Task objective =
Going through the entries below, copy out each line that contains "Haven".

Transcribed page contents
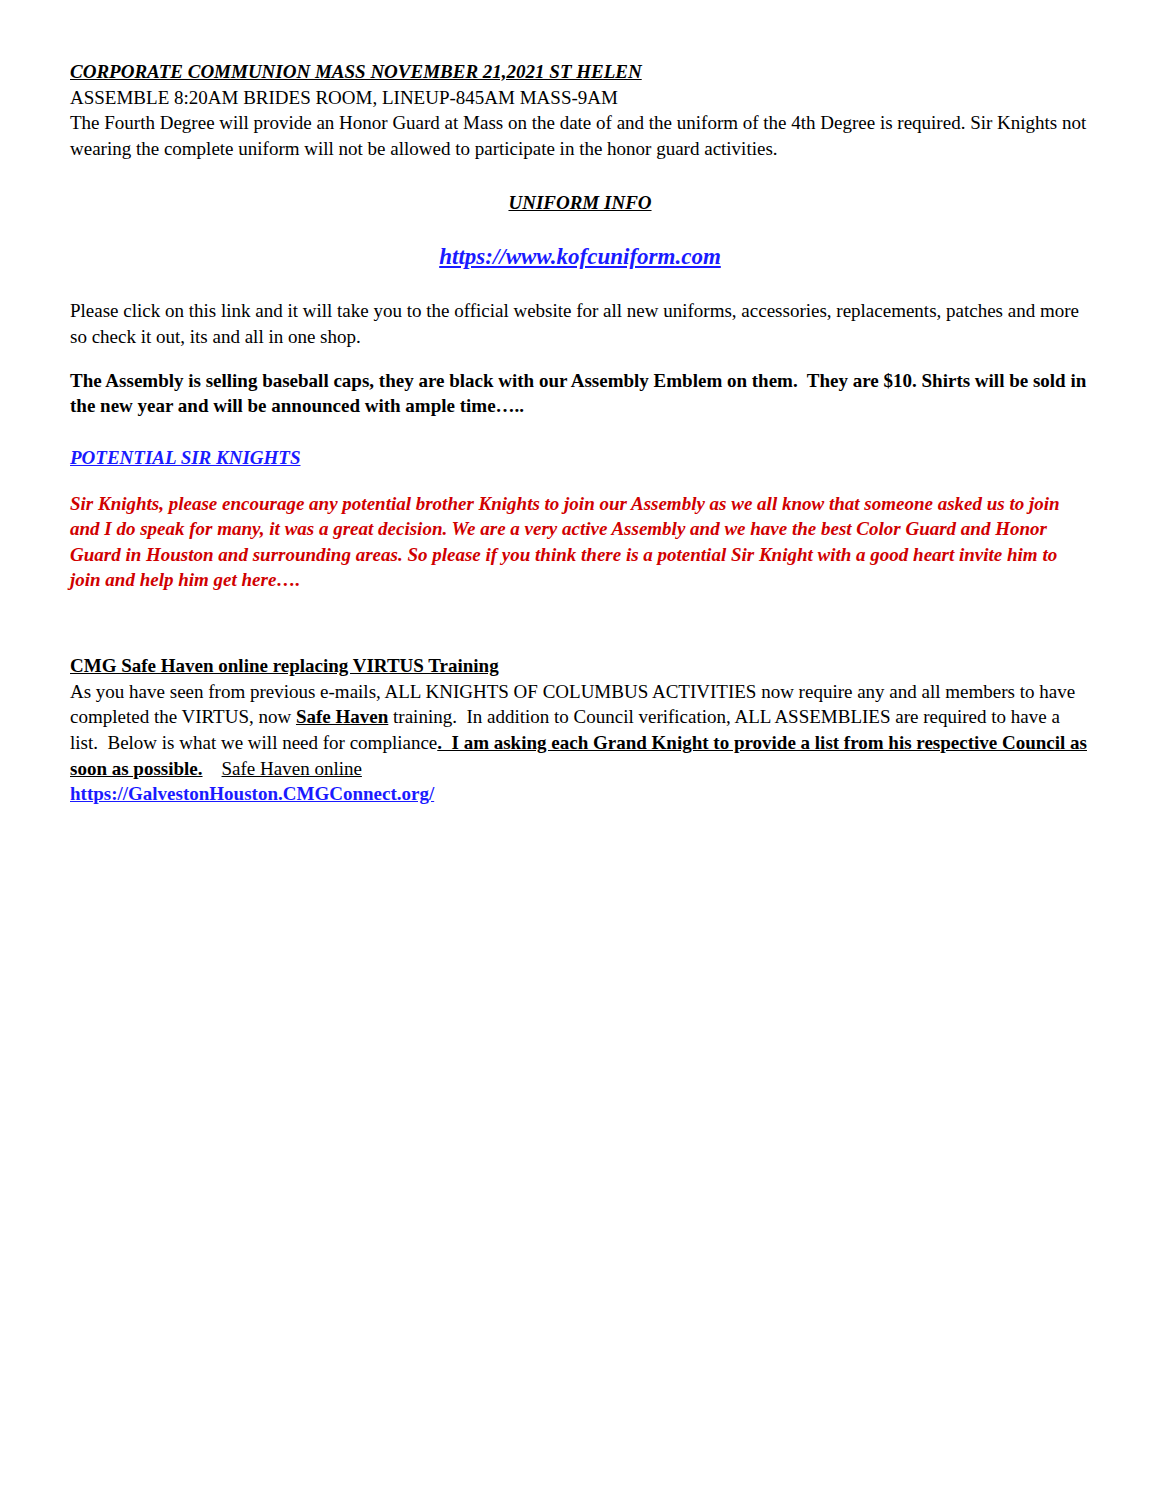CORPORATE COMMUNION MASS NOVEMBER 21,2021 ST HELEN
ASSEMBLE 8:20AM BRIDES ROOM, LINEUP-845AM MASS-9AM
The Fourth Degree will provide an Honor Guard at Mass on the date of and the uniform of the 4th Degree is required. Sir Knights not wearing the complete uniform will not be allowed to participate in the honor guard activities.
UNIFORM INFO
https://www.kofcuniform.com
Please click on this link and it will take you to the official website for all new uniforms, accessories, replacements, patches and more so check it out, its and all in one shop.
The Assembly is selling baseball caps, they are black with our Assembly Emblem on them. They are $10. Shirts will be sold in the new year and will be announced with ample time…..
POTENTIAL SIR KNIGHTS
Sir Knights, please encourage any potential brother Knights to join our Assembly as we all know that someone asked us to join and I do speak for many, it was a great decision. We are a very active Assembly and we have the best Color Guard and Honor Guard in Houston and surrounding areas. So please if you think there is a potential Sir Knight with a good heart invite him to join and help him get here….
CMG Safe Haven online replacing VIRTUS Training
As you have seen from previous e-mails, ALL KNIGHTS OF COLUMBUS ACTIVITIES now require any and all members to have completed the VIRTUS, now Safe Haven training. In addition to Council verification, ALL ASSEMBLIES are required to have a list. Below is what we will need for compliance. I am asking each Grand Knight to provide a list from his respective Council as soon as possible. Safe Haven online
https://GalvestonHouston.CMGConnect.org/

Task output =
CMG Safe Haven online replacing VIRTUS Training
As you have seen from previous e-mails, ALL KNIGHTS OF COLUMBUS ACTIVITIES now require any and all members to have completed the VIRTUS, now Safe Haven training. In addition to Council verification, ALL ASSEMBLIES are required to have a list. Below is what we will need for compliance. I am asking each Grand Knight to provide a list from his respective Council as soon as possible. Safe Haven online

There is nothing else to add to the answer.